Is the bull market about to come crashing down, or will we have to wait until autumn when such disasters traditionally occur? I’m a traditionalist myself and expect the bear that’s looming to usher in America’s umpteenth panic and sixth full-blown depression. The hard times ahead will see the collapse of private and public pension systems, the triaging of Medicare, relentless waves of bankruptcies, and the rewriting of most mortgages so that the current occupants can stay on as tenants or sharecroppers. The dollar will be very strong, but not in a good way, since debtors will have to make payments unto death in hard currency. All of this is unavoidable no matter what you read; it is only a question of when.
There will always be optimists who think the bull market is never going to end, but they are obviously not paying attention. They have much in common with delusionists who still think the COVID “vaccine” was a blessing even though it has killed millions and continues to stop athletes in particular dead in their tracks. Many still adore the pathological liar Fauci, and Facebook’s Zuckerberg, who financed enough ballot harvesting in 2020 to subvert the election. The true believers are so crazy they probably believe that Nvidia, having achieved a $3 trillion valuation, is about to double again in the next 12 months.
Wave Theorists ‘Divided’
So why do we think the bull market begun in 2009 still has a ways to go? For one, although Elliott Wave experts seem divided on whether the top is already in, some of the better ones (Walter Murphy, for one) have noted that market breadth — the percentage of stocks participating in the rally — has not gone sufficiently out-of-whack to set up the haymaker. Concerning seasonality, there was an interesting note posted in the Rick’s Picks chat room last week. It turns out that although investors are well-advised to “go away in May,” this isn’t because U.S. stocks are likely to collapse in the summer, which they have never done, but because they tend to turn sullen when the Masters of the Universe head for the Hamptons.

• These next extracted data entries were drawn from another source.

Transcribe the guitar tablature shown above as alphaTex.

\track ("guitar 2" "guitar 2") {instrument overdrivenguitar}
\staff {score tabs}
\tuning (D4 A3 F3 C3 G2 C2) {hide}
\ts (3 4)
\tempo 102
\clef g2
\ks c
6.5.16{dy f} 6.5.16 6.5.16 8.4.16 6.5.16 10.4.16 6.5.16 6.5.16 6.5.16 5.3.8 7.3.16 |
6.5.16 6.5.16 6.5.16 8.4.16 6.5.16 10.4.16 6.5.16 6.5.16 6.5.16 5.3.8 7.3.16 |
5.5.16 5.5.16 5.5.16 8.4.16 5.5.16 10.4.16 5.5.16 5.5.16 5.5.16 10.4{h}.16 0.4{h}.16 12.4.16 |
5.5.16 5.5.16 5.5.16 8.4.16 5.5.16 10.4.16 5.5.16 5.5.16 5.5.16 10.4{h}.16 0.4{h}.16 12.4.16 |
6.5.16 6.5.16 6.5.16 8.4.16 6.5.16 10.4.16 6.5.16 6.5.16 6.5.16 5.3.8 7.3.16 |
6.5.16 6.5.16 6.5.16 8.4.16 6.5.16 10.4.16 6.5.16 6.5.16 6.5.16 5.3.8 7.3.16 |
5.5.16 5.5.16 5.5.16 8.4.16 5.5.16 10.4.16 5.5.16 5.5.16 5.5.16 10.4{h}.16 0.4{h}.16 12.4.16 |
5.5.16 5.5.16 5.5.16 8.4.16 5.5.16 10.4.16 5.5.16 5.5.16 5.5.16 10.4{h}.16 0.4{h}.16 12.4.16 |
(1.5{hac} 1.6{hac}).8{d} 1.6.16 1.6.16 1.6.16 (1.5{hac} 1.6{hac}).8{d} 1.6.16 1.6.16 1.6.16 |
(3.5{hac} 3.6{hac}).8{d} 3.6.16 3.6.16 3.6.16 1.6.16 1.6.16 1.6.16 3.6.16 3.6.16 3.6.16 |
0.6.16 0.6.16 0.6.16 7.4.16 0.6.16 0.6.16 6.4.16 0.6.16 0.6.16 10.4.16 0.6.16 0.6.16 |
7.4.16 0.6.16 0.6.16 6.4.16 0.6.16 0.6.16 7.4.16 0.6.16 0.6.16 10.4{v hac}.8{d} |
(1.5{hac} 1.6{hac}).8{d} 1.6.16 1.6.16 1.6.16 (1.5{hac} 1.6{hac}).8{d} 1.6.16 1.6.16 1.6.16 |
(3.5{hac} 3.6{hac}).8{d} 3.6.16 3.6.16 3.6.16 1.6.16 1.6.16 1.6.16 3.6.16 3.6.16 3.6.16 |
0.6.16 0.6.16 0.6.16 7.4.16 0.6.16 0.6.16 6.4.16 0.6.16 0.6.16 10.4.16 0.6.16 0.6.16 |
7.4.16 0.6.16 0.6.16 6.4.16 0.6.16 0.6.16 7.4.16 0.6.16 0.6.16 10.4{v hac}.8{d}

There is also the chart comparison we featured here recently between AI superstar Nvidia and RCA, investors’ must-own fave during the Roaring Twenties. Although the latter made a sensational high in the spring of 1929, it was the slightly higher high in October that mutated into disaster. To replicate this, NVDA would have to recede to around $900 from last week’s rabid leap to $1065, then rally to a marginal new all-time high in August/ September. IBM traced out a similar course in 2008, as a chart published here a few weeks ago showed. The point was that second-wind rallies to marginal new heights are not only seductive enough to cause bulls to go all-in, but also to create feverish short-covering spikes that are unlikely to be surpassed.
Bottom line: Even if the first scenario gives investors a few months to prepare for the worst, there are no guarantees. You must act now or face the possibility of getting trapped with no chance of escape. The alternative, grazing with the permabulls, does not look like a winning plan with the federal deficit growing by a trillion dollars every 100 days, every penny of which must eventually be repaid with interest. We keep hearing about how “strong” the economy is, but it would need to be growing at 10% a year to keep us from drowning in debt.